Without a doubt, police work can be a tough, dangerous and mostly thankless job.
If we were not already going broke as a country, spending money on social programs like drunken sailors on shore leave, it might make sense to increase police pay for the rank and file officers. We would attract better, more qualified people in the process.
Even as I wrote the blog entry titled Police State, I deluded myself to believe the sort of incident described in the article was isolated.
Nevertheless, it chilled me to the bones to think a cop ignorant of the law did not hesitate to draw his weapon and detain, threaten and harass a citizen conforming with local ordinance.
There’s plenty of aggressive and/or violent nuts in the general public who are roaming the streets without the cops joining them. Lunatics everywhere are doing crazy stunts like threatening people at Dairy Queen with a grenade, trying to use a sword at Pizza Hut to similar effect, or two female thugs beating the crap out of a transvestite at McDonalds for being in the wrong place at the wrong time.
Mean people suck!
I don’t know what is more appalling — that two women relentlessly and viciously assaulted an innocent victim with so little provocation, or that several grown men stood there and watched. One even videotaped it but did nothing to intervene and help the victim, instead warning the attackers that the police were coming.
We need the police to protect us from people like this.
But who will protect us from the police?
You might be thinking that we have no reason to fear our men in blue, right? They defend against injustice, stop crimes, catch the bad guys.
Then I read about the police in Arizona, who shot an Iraq war veteran more than 60 times in the process of conducting a drug raid.

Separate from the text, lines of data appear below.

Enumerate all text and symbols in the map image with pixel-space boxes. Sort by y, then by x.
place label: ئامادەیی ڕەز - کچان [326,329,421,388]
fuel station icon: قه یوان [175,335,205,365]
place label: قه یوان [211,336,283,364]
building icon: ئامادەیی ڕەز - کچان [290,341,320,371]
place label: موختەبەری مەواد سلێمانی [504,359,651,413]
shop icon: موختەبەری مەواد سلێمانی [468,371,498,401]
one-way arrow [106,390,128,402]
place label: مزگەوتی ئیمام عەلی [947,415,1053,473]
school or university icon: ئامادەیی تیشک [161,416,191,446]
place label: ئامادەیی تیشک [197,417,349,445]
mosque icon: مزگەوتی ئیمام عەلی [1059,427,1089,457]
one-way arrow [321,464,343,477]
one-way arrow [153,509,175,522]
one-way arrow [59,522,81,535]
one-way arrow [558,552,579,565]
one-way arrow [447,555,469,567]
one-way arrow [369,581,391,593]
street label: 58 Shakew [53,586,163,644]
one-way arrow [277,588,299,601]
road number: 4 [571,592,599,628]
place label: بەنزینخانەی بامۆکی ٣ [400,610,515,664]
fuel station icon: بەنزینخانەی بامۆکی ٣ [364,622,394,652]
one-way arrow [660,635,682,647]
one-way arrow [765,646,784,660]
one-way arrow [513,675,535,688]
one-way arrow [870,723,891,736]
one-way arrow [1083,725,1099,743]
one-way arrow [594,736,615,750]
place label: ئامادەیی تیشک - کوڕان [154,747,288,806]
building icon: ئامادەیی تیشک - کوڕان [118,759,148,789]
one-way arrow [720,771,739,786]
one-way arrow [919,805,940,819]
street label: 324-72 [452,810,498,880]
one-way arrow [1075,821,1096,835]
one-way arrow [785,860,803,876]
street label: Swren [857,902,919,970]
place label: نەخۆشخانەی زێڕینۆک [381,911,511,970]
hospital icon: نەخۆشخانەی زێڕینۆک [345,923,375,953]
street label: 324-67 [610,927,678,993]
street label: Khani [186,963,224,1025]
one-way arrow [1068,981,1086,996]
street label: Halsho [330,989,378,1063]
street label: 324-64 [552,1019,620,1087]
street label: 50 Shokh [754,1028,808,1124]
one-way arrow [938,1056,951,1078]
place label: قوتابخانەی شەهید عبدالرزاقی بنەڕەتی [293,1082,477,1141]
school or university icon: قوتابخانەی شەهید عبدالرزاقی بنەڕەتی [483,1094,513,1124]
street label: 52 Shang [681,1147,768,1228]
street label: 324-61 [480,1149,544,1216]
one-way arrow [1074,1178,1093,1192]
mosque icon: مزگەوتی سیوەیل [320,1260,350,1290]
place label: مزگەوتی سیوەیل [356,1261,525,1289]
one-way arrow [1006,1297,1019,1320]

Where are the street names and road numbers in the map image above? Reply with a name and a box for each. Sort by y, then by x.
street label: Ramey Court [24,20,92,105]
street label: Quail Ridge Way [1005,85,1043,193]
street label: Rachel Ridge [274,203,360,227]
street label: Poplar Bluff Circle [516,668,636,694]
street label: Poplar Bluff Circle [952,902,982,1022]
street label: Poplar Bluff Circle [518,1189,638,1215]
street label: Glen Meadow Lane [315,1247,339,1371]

The article from ABC news reported Pima County Sheriff Clarence Dupnik “scolded the media for questioning the legality of the shooting.”
Really? We aren’t even allowed to wonder what happened?

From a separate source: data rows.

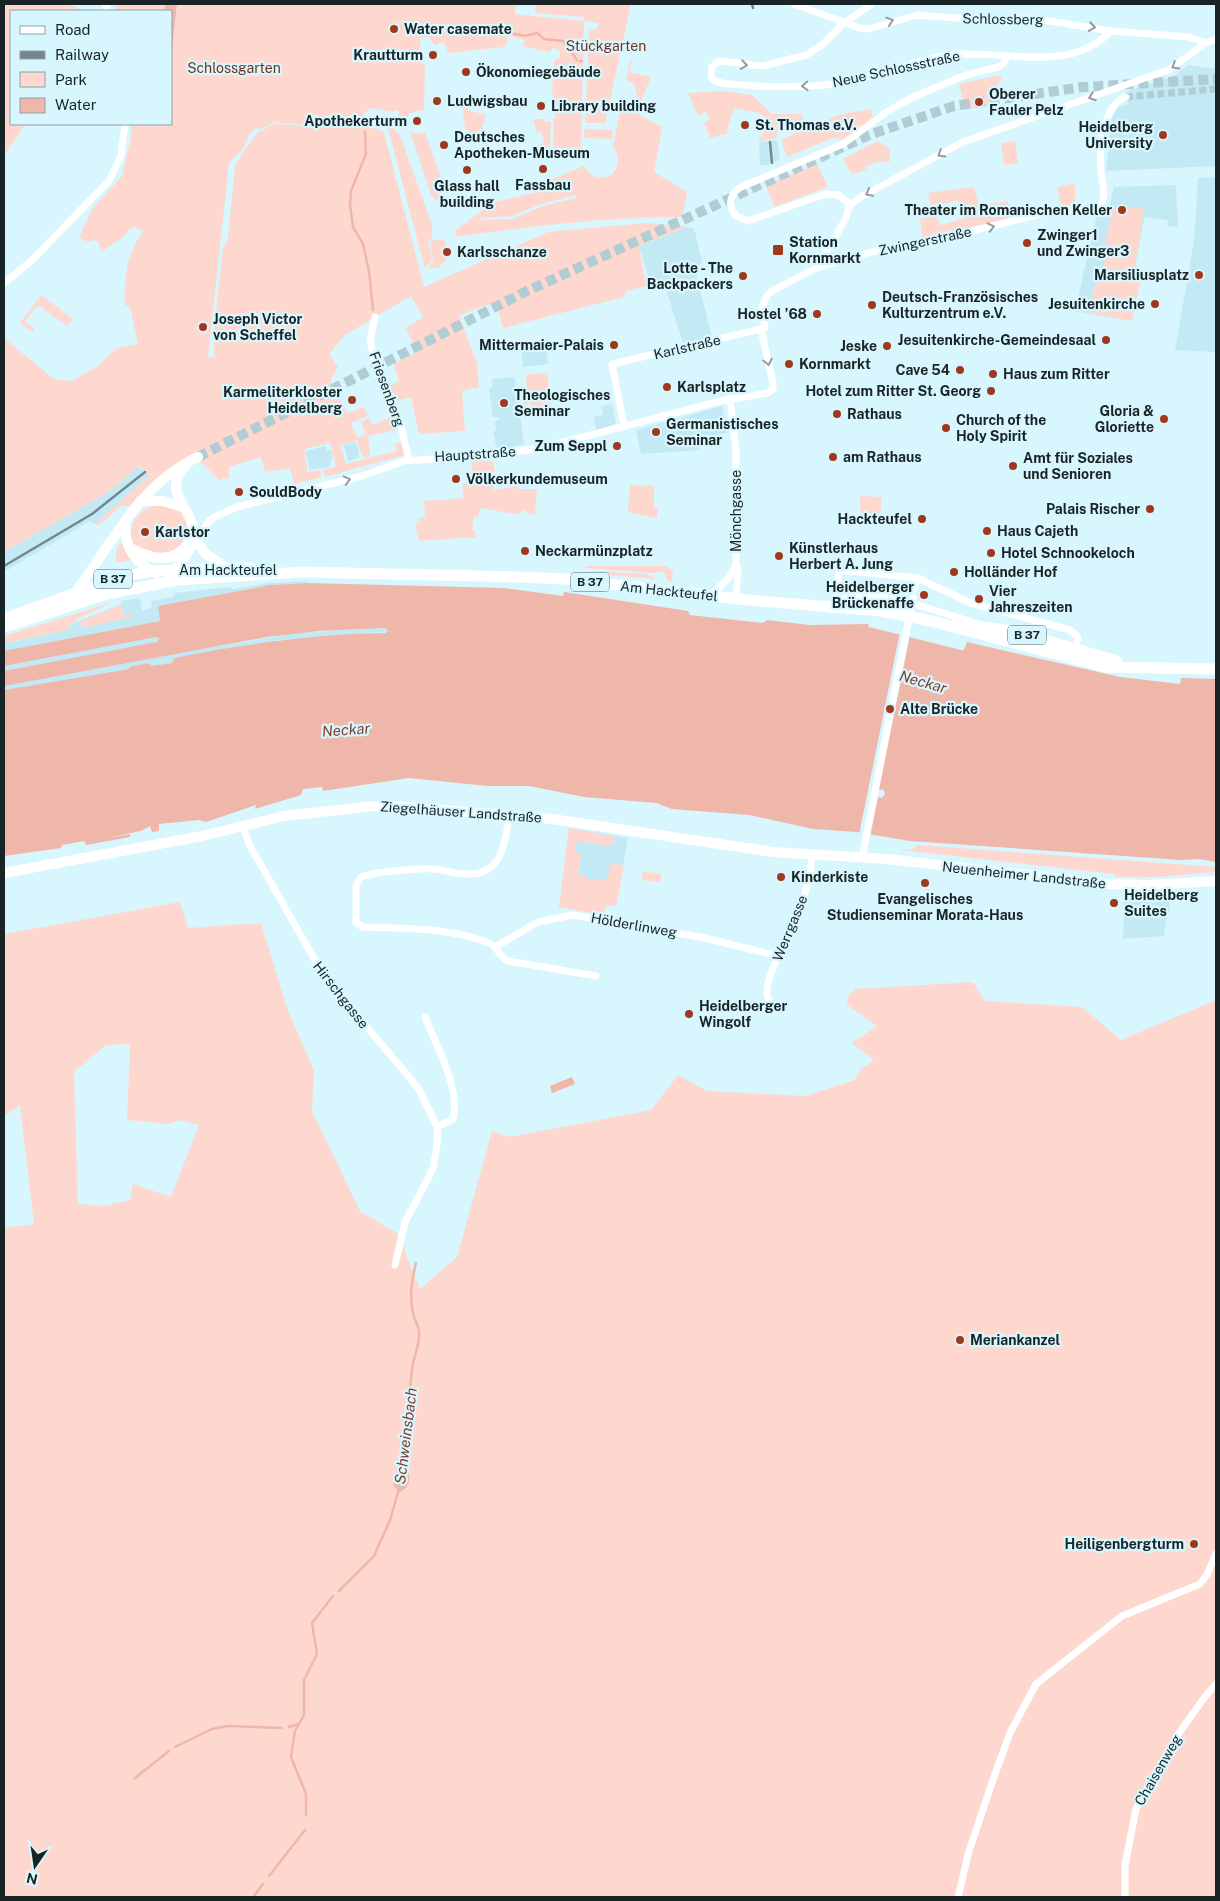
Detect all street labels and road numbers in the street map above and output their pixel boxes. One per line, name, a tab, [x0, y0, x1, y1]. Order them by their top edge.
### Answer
street label: Schlossberg	[962, 10, 1044, 28]
street label: Neue Schlossstraße	[831, 48, 961, 90]
street label: Zwingerstraße	[877, 223, 973, 259]
street label: Karlstraße	[652, 332, 722, 362]
street label: Friesenberg	[366, 349, 408, 429]
street label: Hauptstraße	[434, 443, 516, 465]
street label: Mönchgasse	[728, 470, 744, 552]
street label: Am Hackteufel	[179, 562, 277, 578]
road number: B 37	[94, 570, 132, 588]
road number: B 37	[571, 572, 609, 592]
street label: Am Hackteufel	[619, 578, 719, 604]
road number: B 37	[1008, 626, 1046, 644]
street label: Ziegelhäuser Landstraße	[380, 798, 542, 826]
street label: Neuenheimer Landstraße	[941, 858, 1107, 892]
street label: Werrgasse	[770, 893, 810, 963]
street label: Hölderlinweg	[590, 910, 679, 940]
street label: Hirschgasse	[310, 958, 372, 1032]
street label: Chaisenweg	[1131, 1731, 1185, 1808]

Shot sixty times in less than seven seconds, left bleeding to death for more than an hour before paramedics were allowed to touch him, and we aren’t supposed to have questions?
The victim was an Iraq war veteran who served two tours of duty and had two family members killed in a home invasion in the past year.
Might he legitimately have mistaken the police for criminals in the act of invading his home as they attacked without warning, sirens or flashing lights?
The police have refused to confirm or deny reports that no drugs were found in the house.
Clarence Dupnik…why is that name familiar? Ah, yes, it’s come to me — he’s the idiot who blamed “right wing rhetoric” on the attempted assassination of Congresswoman Gabrielle Giffords.
In truth, the radical left wing propaganda of “truthers” polluted Jared Loughner’s troubled mind.
So forgive me (or don’t) for refusing to take Sheriff Dupnik’s word at face value.
On the other hand, these are isolated incidents, right? We don’t have to fear bad cops everywhere, do we?
Except today’s depressing news is courtesy of metro Washington DC police. Two cops grab a man sitting in a wheelchair by each arm and slam him face-first on a concrete sidewalk in the process of arresting him.
The police released a statement that claimed, “The patron resisted arrest which resulted in him falling out of his wheelchair.”
Civilian witnesses vehemently disputed that official statement.
The police version of events is unfortunately contradicted by video as well, which clearly shows two burly uniformed officers forcibly lifting the man from his chair and slamming him to the ground, landing on top of him.
If you still aren’t worried, think about this little nugget.
The 4th Amendment just got trampled upon. Several hundred years of legal precedence tossed out the window.
And if you’re thinking the U.S. Supreme Court is our best hope and defense against this erosion of personal freedom, think again. It just issued a truly abominable ruling of its own.
The “high” court of last resort just decided 8-1 that police who believe they smell marijuana can force their way into a private residence without a warrant under the guise of fearing “those inside were destroying incriminating evidence.”
Throughout my lifetime, I’ve heard or read a number of stories where guilty people were acquitted of heinous crimes on a technicality.
Murderers were often released because they weren’t read their rights, or the warrant had a technical error. The rule of law was more important than any individual case.
Now the courts seem to be saying, screw rules, screw precedents, screw warrants.
Do whatever you want if you have a badge. Cops can now claim they thought they smelled pot and use that excuse to enter your house without warning or warrant.
The pendulum has swung to the other extreme. Innocent people are slowly learning to be afraid of the police, who now enjoy near absolute power.
Lord Acton warned us, “Absolute power corrupts absolutely.”
We are being conditioned to live in fear and not to resist the authority of the police.
Yet I wonder — how are we supposed to tell the police from the criminals?